• [Task details]:
Output all of the records word for word and drop the images.

Saved entries:
....
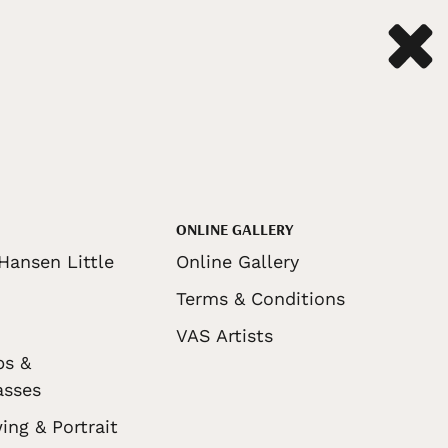
ONLINE GALLERY
Hansen Little
Online Gallery
Terms & Conditions
VAS Artists
ps &
asses
ing & Portrait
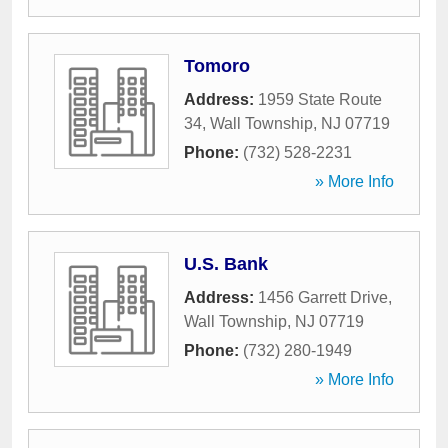
Tomoro
Address:
1959 State Route
34
,
Wall Township
,
NJ
07719
Phone:
(732) 528-2231
» More Info
U.S. Bank
Address:
1456 Garrett Drive
,
Wall Township
,
NJ
07719
Phone:
(732) 280-1949
» More Info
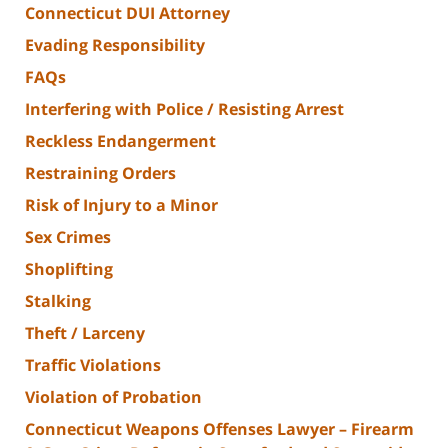
Connecticut DUI Attorney
Evading Responsibility
FAQs
Interfering with Police / Resisting Arrest
Reckless Endangerment
Restraining Orders
Risk of Injury to a Minor
Sex Crimes
Shoplifting
Stalking
Theft / Larceny
Traffic Violations
Violation of Probation
Connecticut Weapons Offenses Lawyer – Firearm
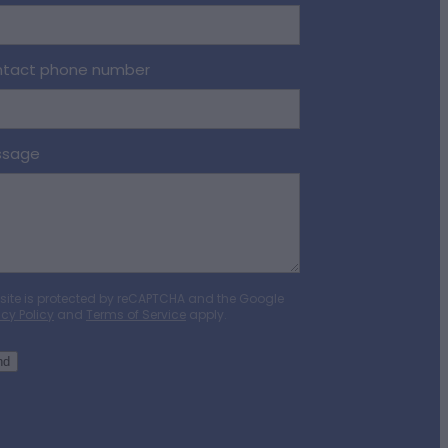
tact phone number
ssage
 site is protected by reCAPTCHA and the Google
acy Policy
and
Terms of Service
apply.
nd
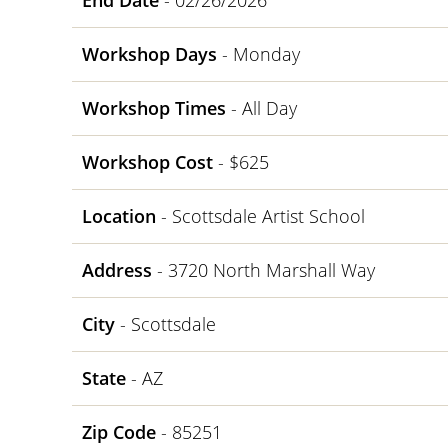
End Date
- 02/26/2026
Workshop Days
- Monday
Workshop Times
- All Day
Workshop Cost
- $625
Location
- Scottsdale Artist School
Address
- 3720 North Marshall Way
City
- Scottsdale
State
- AZ
Zip Code
- 85251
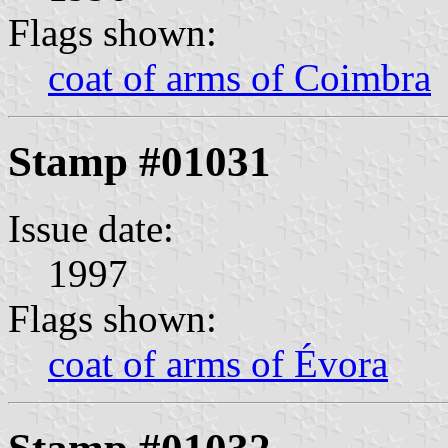
Flags shown:
coat of arms of Coimbra
Stamp #01031
Issue date:
1997
Flags shown:
coat of arms of Évora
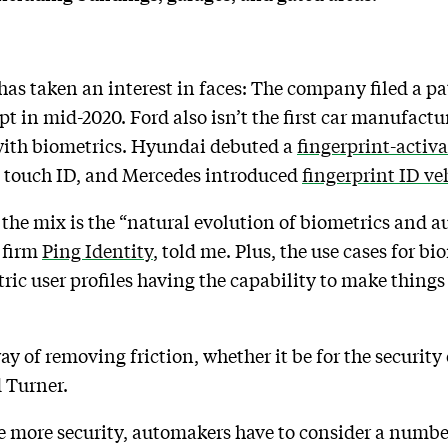
 has taken an interest in faces: The company filed a pat
pt in mid-2020. Ford also isn’t the first car manufactu
 with biometrics. Hyundai debuted a
fingerprint-activa
g touch ID, and Mercedes introduced
fingerprint ID ve
 the mix is the “natural evolution of biometrics and 
y firm
Ping Identity
, told me. Plus, the use cases for b
tric user profiles having the capability to make things
 of removing friction, whether it be for the security of
d Turner.
 more security, automakers have to consider a number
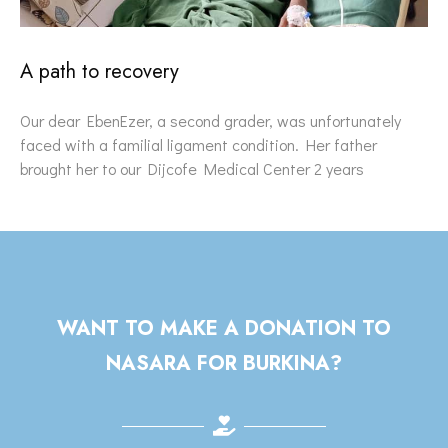
A path to recovery
Our dear EbenEzer, a second grader, was unfortunately
faced with a familial ligament condition. Her father
brought her to our Dijcofe Medical Center 2 years
WANT TO MAKE A DONATION TO
NASARA FOR BURKINA?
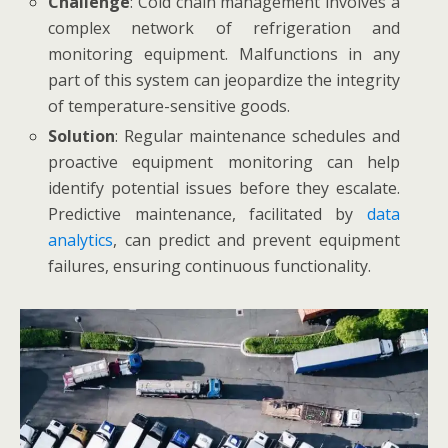
Challenge
: Cold chain management involves a
complex network of refrigeration and
monitoring equipment. Malfunctions in any
part of this system can jeopardize the integrity
of temperature-sensitive goods.
Solution
: Regular maintenance schedules and
proactive equipment monitoring can help
identify potential issues before they escalate.
Predictive maintenance, facilitated by
data
analytics
, can predict and prevent equipment
failures, ensuring continuous functionality.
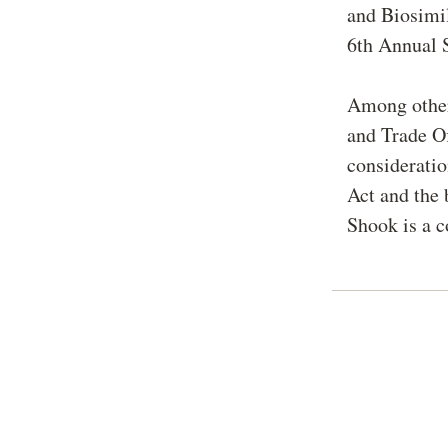
and Biosimil
6th Annual 
Among other 
and Trade Of
consideratio
Act and the 
Shook is a c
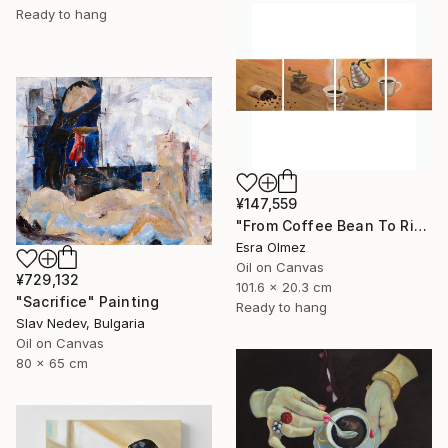
Ready to hang
¥147,559
"From Coffee Bean To Ritual" Painting
Esra Olmez
Oil on Canvas
¥729,132
101.6 x 20.3 cm
"Sacrifice" Painting
Ready to hang
Slav Nedev, Bulgaria
Oil on Canvas
80 x 65 cm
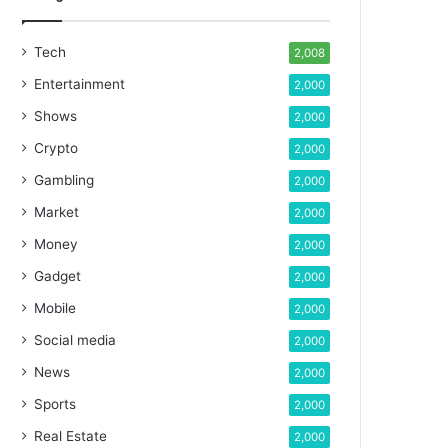
Tech
2,008
Entertainment
2,000
Shows
2,000
Crypto
2,000
Gambling
2,000
Market
2,000
Money
2,000
Gadget
2,000
Mobile
2,000
Social media
2,000
News
2,000
Sports
2,000
Real Estate
2,000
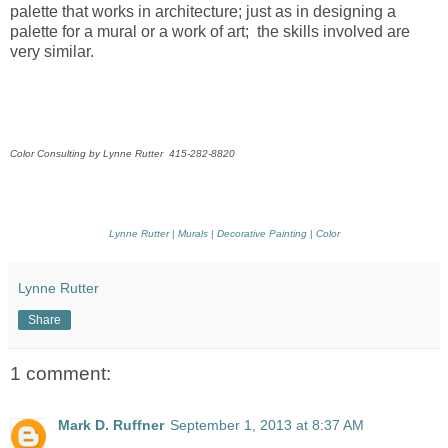
palette that works in architecture; just as in designing a
palette for a mural or a work of art; the skills involved are
very similar.
Color Consulting by Lynne Rutter 415-282-8820
Lynne Rutter
|
Murals
|
Decorative Painting
|
Color
Lynne Rutter
Share
1 comment:
Mark D. Ruffner
September 1, 2013 at 8:37 AM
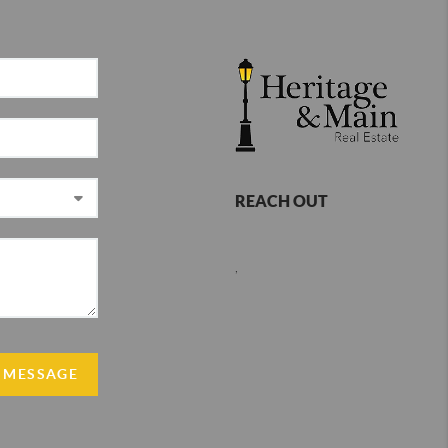
REACH OUT
,
 MESSAGE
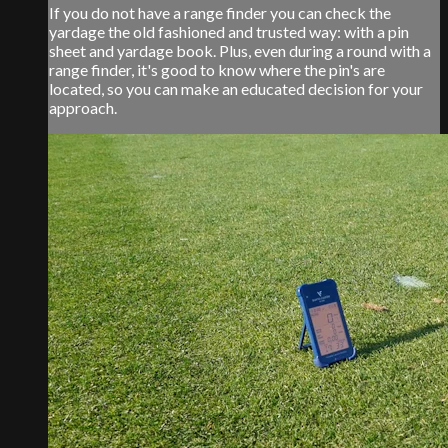
If you do not have a range finder you can check the
yardage the old fashioned and trusted way: with a pin
sheet and yardage book. Plus, even during a round with a
range finder, it's good to know where the pin's are
located, so you can make an educated decision for your
approach.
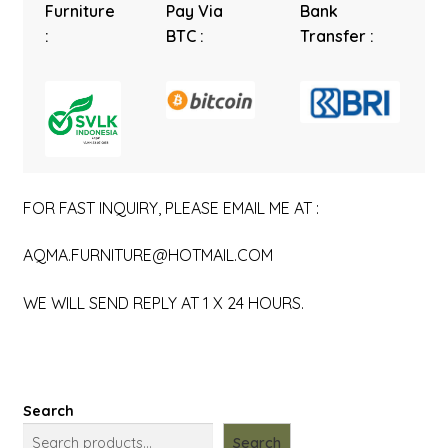
Furniture
Pay Via
Bank
:
BTC :
Transfer :
FOR FAST INQUIRY, PLEASE EMAIL ME AT :
AQMA.FURNITURE@HOTMAIL.COM
WE WILL SEND REPLY AT 1 X 24 HOURS.
Search
Search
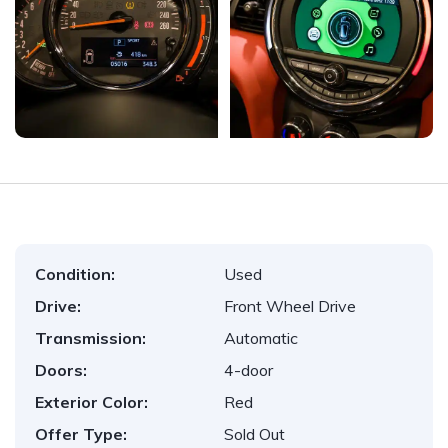
Condition:
Used
Drive:
Front Wheel Drive
Transmission:
Automatic
Doors:
4-door
Exterior Color:
Red
Offer Type:
Sold Out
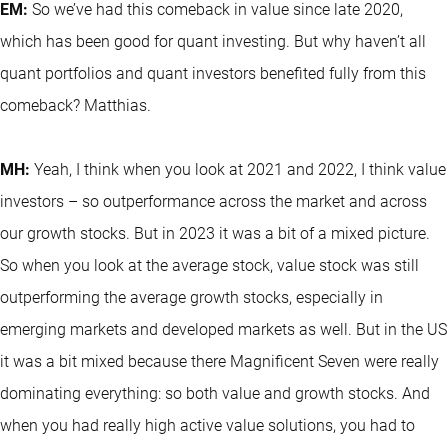
EM:
So we’ve had this comeback in value since late 2020,
which has been good for quant investing. But why haven’t all
quant portfolios and quant investors benefited fully from this
comeback? Matthias.
MH:
Yeah, I think when you look at 2021 and 2022, I think value
investors – so outperformance across the market and across
our growth stocks. But in 2023 it was a bit of a mixed picture.
So when you look at the average stock, value stock was still
outperforming the average growth stocks, especially in
emerging markets and developed markets as well. But in the US
it was a bit mixed because there Magnificent Seven were really
dominating everything: so both value and growth stocks. And
when you had really high active value solutions, you had to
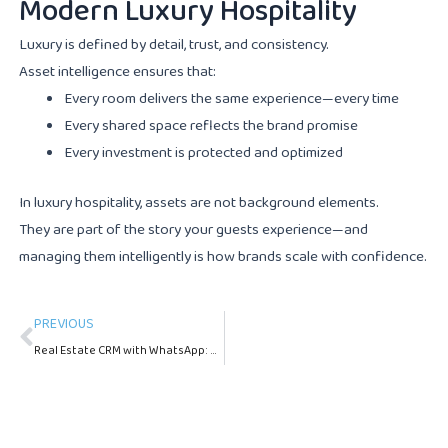
Modern Luxury Hospitality
Luxury is defined by detail, trust, and consistency.
Asset intelligence ensures that:
Every room delivers the same experience—every time
Every shared space reflects the brand promise
Every investment is protected and optimized
In luxury hospitality, assets are not background elements.
They are part of the story your guests experience—and
managing them intelligently is how brands scale with confidence.
Prev
PREVIOUS
Real Estate CRM with WhatsApp: A Complete Guide for Property Managers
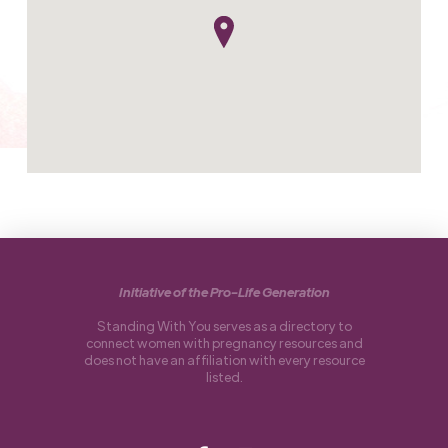
Initiative of the Pro-Life Generation
Standing With You serves as a directory to
connect women with pregnancy resources and
does not have an affiliation with every resource
listed.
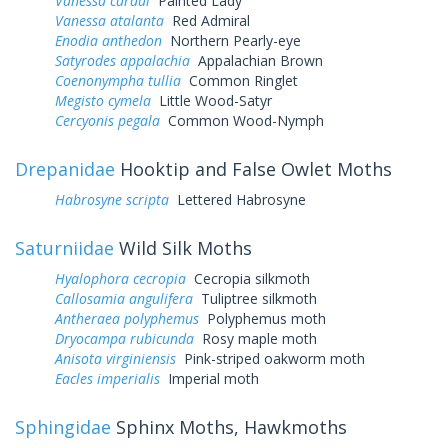
Vanessa cardui
Painted Lady
Vanessa atalanta
Red Admiral
Enodia anthedon
Northern Pearly-eye
Satyrodes appalachia
Appalachian Brown
Coenonympha tullia
Common Ringlet
Megisto cymela
Little Wood-Satyr
Cercyonis pegala
Common Wood-Nymph
Drepanidae
Hooktip and False Owlet Moths
Habrosyne scripta
Lettered Habrosyne
Saturniidae
Wild Silk Moths
Hyalophora cecropia
Cecropia silkmoth
Callosamia angulifera
Tuliptree silkmoth
Antheraea polyphemus
Polyphemus moth
Dryocampa rubicunda
Rosy maple moth
Anisota virginiensis
Pink-striped oakworm moth
Eacles imperialis
Imperial moth
Sphingidae
Sphinx Moths, Hawkmoths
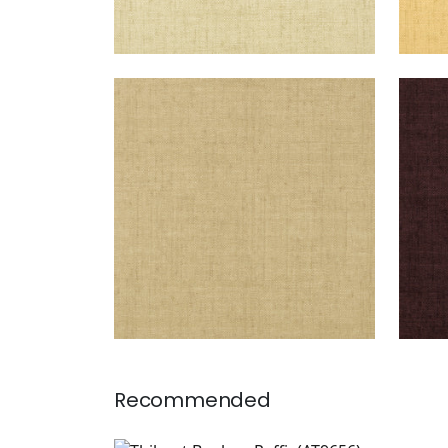
BANKUN RAFFIA
BAN
Wallpaper
|
Antique
Wal
+
26
Recommended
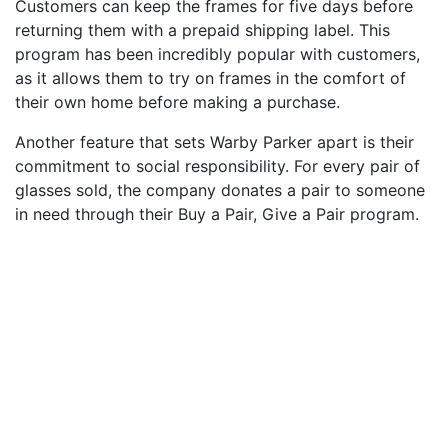
Customers can keep the frames for five days before
returning them with a prepaid shipping label. This
program has been incredibly popular with customers,
as it allows them to try on frames in the comfort of
their own home before making a purchase.
Another feature that sets Warby Parker apart is their
commitment to social responsibility. For every pair of
glasses sold, the company donates a pair to someone
in need through their Buy a Pair, Give a Pair program.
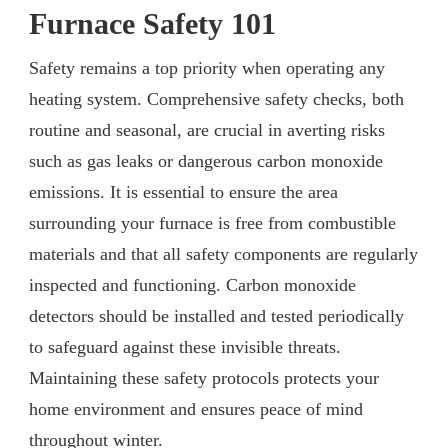
Furnace Safety 101
Safety remains a top priority when operating any
heating system. Comprehensive safety checks, both
routine and seasonal, are crucial in averting risks
such as gas leaks or dangerous carbon monoxide
emissions. It is essential to ensure the area
surrounding your furnace is free from combustible
materials and that all safety components are regularly
inspected and functioning. Carbon monoxide
detectors should be installed and tested periodically
to safeguard against these invisible threats.
Maintaining these safety protocols protects your
home environment and ensures peace of mind
throughout winter.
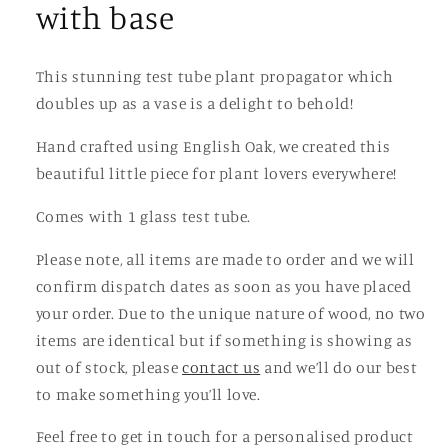
with base
This stunning test tube plant propagator which
doubles up as a vase is a delight to behold!
Hand crafted using English Oak, we created this
beautiful little piece for plant lovers everywhere!
Comes with 1 glass test tube.
Please note, all items are made to order and we will
confirm dispatch dates as soon as you have placed
your order. Due to the unique nature of wood, no two
items are identical but if something is showing as
out of stock, please
contact us
and we’ll do our best
to make something you’ll love.
Feel free to get in touch for a personalised product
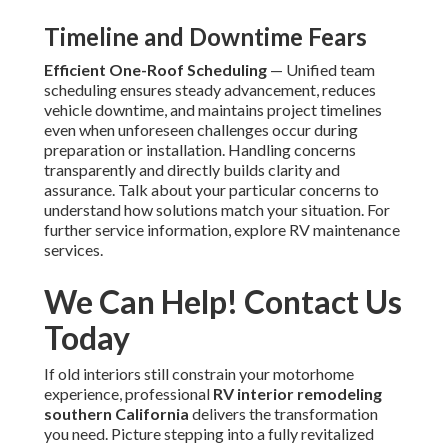
Timeline and Downtime Fears
Efficient One-Roof Scheduling
— Unified team
scheduling ensures steady advancement, reduces
vehicle downtime, and maintains project timelines
even when unforeseen challenges occur during
preparation or installation. Handling concerns
transparently and directly builds clarity and
assurance. Talk about your particular concerns to
understand how solutions match your situation. For
further service information, explore RV maintenance
services.
We Can Help! Contact Us
Today
If old interiors still constrain your motorhome
experience, professional
RV interior remodeling
southern California
delivers the transformation
you need. Picture stepping into a fully revitalized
....
• [Task response]:
ONLINE GALLERY
Hansen Little
Online Gallery
Terms & Conditions
VAS Artists
ps &
asses
ing & Portrait
Tomoro
Address:
1959 State Route
34
,
Wall Township
,
NJ
07719
Phone:
(732) 528-2231
» More Info
U.S. Bank
Address:
1456 Garrett Drive
,
Wall Township
,
NJ
07719
Phone:
(732) 280-1949
» More Info
Connecticut DUI Attorney
Evading Responsibility
FAQs
Interfering with Police / Resisting Arrest
Reckless Endangerment
Restraining Orders
Risk of Injury to a Minor
Sex Crimes
Shoplifting
Stalking
Theft / Larceny
Traffic Violations
Violation of Probation
Connecticut Weapons Offenses Lawyer – Firearm
tact phone number
ssage
 site is protected by reCAPTCHA and the Google
acy Policy
and
Terms of Service
apply.
nd
End Date
- 02/26/2026
Workshop Days
- Monday
Workshop Times
- All Day
Workshop Cost
- $625
Location
- Scottsdale Artist School
Address
- 3720 North Marshall Way
City
- Scottsdale
State
- AZ
Zip Code
- 85251
Flags shown:
coat of arms of Coimbra
Stamp #01031
Issue date:
1997
Flags shown:
coat of arms of Évora
 has taken an interest in faces: The company filed a pat
pt in mid-2020. Ford also isn’t the first car manufactu
 with biometrics. Hyundai debuted a
fingerprint-activa
g touch ID, and Mercedes introduced
fingerprint ID ve
 the mix is the “natural evolution of biometrics and 
y firm
Ping Identity
, told me. Plus, the use cases for b
tric user profiles having the capability to make things
 of removing friction, whether it be for the security of
d Turner.
 more security, automakers have to consider a number
A path to recovery
Our dear EbenEzer, a second grader, was unfortunately
faced with a familial ligament condition. Her father
brought her to our Dijcofe Medical Center 2 years
WANT TO MAKE A DONATION TO
NASARA FOR BURKINA?
Challenge
: Cold chain management involves a
complex network of refrigeration and
monitoring equipment. Malfunctions in any
part of this system can jeopardize the integrity
of temperature-sensitive goods.
Solution
: Regular maintenance schedules and
proactive equipment monitoring can help
identify potential issues before they escalate.
Predictive maintenance, facilitated by
data
analytics
, can predict and prevent equipment
failures, ensuring continuous functionality.
and Biosimil
6th Annual 
Among other 
and Trade Of
consideratio
Act and the 
Shook is a c
Ready to hang
¥147,559
"From Coffee Bean To Ritual" Painting
Esra Olmez
Oil on Canvas
¥729,132
101.6 x 20.3 cm
"Sacrifice" Painting
Ready to hang
Slav Nedev, Bulgaria
Oil on Canvas
80 x 65 cm
Tech
2,008
Entertainment
2,000
Shows
2,000
Crypto
2,000
Gambling
2,000
Market
2,000
Money
2,000
Gadget
2,000
Mobile
2,000
Social media
2,000
News
2,000
Sports
2,000
Real Estate
2,000
palette that works in architecture; just as in designing a
palette for a mural or a work of art; the skills involved are
very similar.
Color Consulting by Lynne Rutter 415-282-8820
Lynne Rutter
|
Murals
|
Decorative Painting
|
Color
Lynne Rutter
Share
1 comment:
Mark D. Ruffner
September 1, 2013 at 8:37 AM
REACH OUT
,
 MESSAGE
If you do not have a range finder you can check the
yardage the old fashioned and trusted way: with a pin
sheet and yardage book. Plus, even during a round with a
range finder, it's good to know where the pin's are
located, so you can make an educated decision for your
approach.
Furniture
Pay Via
Bank
:
BTC :
Transfer :
FOR FAST INQUIRY, PLEASE EMAIL ME AT :
AQMA.FURNITURE@HOTMAIL.COM
WE WILL SEND REPLY AT 1 X 24 HOURS.
Search
Search
Condition:
Used
Drive:
Front Wheel Drive
Transmission:
Automatic
Doors:
4-door
Exterior Color:
Red
Offer Type:
Sold Out
EM:
So we’ve had this comeback in value since late 2020,
which has been good for quant investing. But why haven’t all
quant portfolios and quant investors benefited fully from this
comeback? Matthias.
MH:
Yeah, I think when you look at 2021 and 2022, I think value
investors – so outperformance across the market and across
our growth stocks. But in 2023 it was a bit of a mixed picture.
So when you look at the average stock, value stock was still
outperforming the average growth stocks, especially in
emerging markets and developed markets as well. But in the US
it was a bit mixed because there Magnificent Seven were really
dominating everything: so both value and growth stocks. And
when you had really high active value solutions, you had to
Modern Luxury Hospitality
Luxury is defined by detail, trust, and consistency.
Asset intelligence ensures that:
Every room delivers the same experience—every time
Every shared space reflects the brand promise
Every investment is protected and optimized
In luxury hospitality, assets are not background elements.
They are part of the story your guests experience—and
managing them intelligently is how brands scale with confidence.
Prev
PREVIOUS
Real Estate CRM with WhatsApp: A Complete Guide for Property Managers
Initiative of the Pro-Life Generation
Standing With You serves as a directory to
connect women with pregnancy resources and
does not have an affiliation with every resource
listed.
Vanessa cardui
Painted Lady
Vanessa atalanta
Red Admiral
Enodia anthedon
Northern Pearly-eye
Satyrodes appalachia
Appalachian Brown
Coenonympha tullia
Common Ringlet
Megisto cymela
Little Wood-Satyr
Cercyonis pegala
Common Wood-Nymph
Drepanidae
Hooktip and False Owlet Moths
Habrosyne scripta
Lettered Habrosyne
Saturniidae
Wild Silk Moths
Hyalophora cecropia
Cecropia silkmoth
Callosamia angulifera
Tuliptree silkmoth
Antheraea polyphemus
Polyphemus moth
Dryocampa rubicunda
Rosy maple moth
Anisota virginiensis
Pink-striped oakworm moth
Eacles imperialis
Imperial moth
Sphingidae
Sphinx Moths, Hawkmoths
BANKUN RAFFIA
BAN
Wallpaper
|
Antique
Wal
+
26
Recommended
Customers can keep the frames for five days before
returning them with a prepaid shipping label. This
program has been incredibly popular with customers,
as it allows them to try on frames in the comfort of
their own home before making a purchase.
Another feature that sets Warby Parker apart is their
commitment to social responsibility. For every pair of
glasses sold, the company donates a pair to someone
in need through their Buy a Pair, Give a Pair program.
Furnace Safety 101
Safety remains a top priority when operating any
heating system. Comprehensive safety checks, both
routine and seasonal, are crucial in averting risks
such as gas leaks or dangerous carbon monoxide
emissions. It is essential to ensure the area
surrounding your furnace is free from combustible
materials and that all safety components are regularly
inspected and functioning. Carbon monoxide
detectors should be installed and tested periodically
to safeguard against these invisible threats.
Maintaining these safety protocols protects your
home environment and ensures peace of mind
throughout winter.
with base
This stunning test tube plant propagator which
doubles up as a vase is a delight to behold!
Hand crafted using English Oak, we created this
beautiful little piece for plant lovers everywhere!
Comes with 1 glass test tube.
Please note, all items are made to order and we will
confirm dispatch dates as soon as you have placed
your order. Due to the unique nature of wood, no two
items are identical but if something is showing as
out of stock, please
contact us
and we’ll do our best
to make something you’ll love.
Feel free to get in touch for a personalised product
Timeline and Downtime Fears
Efficient One-Roof Scheduling
— Unified team
scheduling ensures steady advancement, reduces
vehicle downtime, and maintains project timelines
even when unforeseen challenges occur during
preparation or installation. Handling concerns
transparently and directly builds clarity and
assurance. Talk about your particular concerns to
understand how solutions match your situation. For
further service information, explore RV maintenance
services.
We Can Help! Contact Us
Today
If old interiors still constrain your motorhome
experience, professional
RV interior remodeling
southern California
delivers the transformation
you need. Picture stepping into a fully revitalized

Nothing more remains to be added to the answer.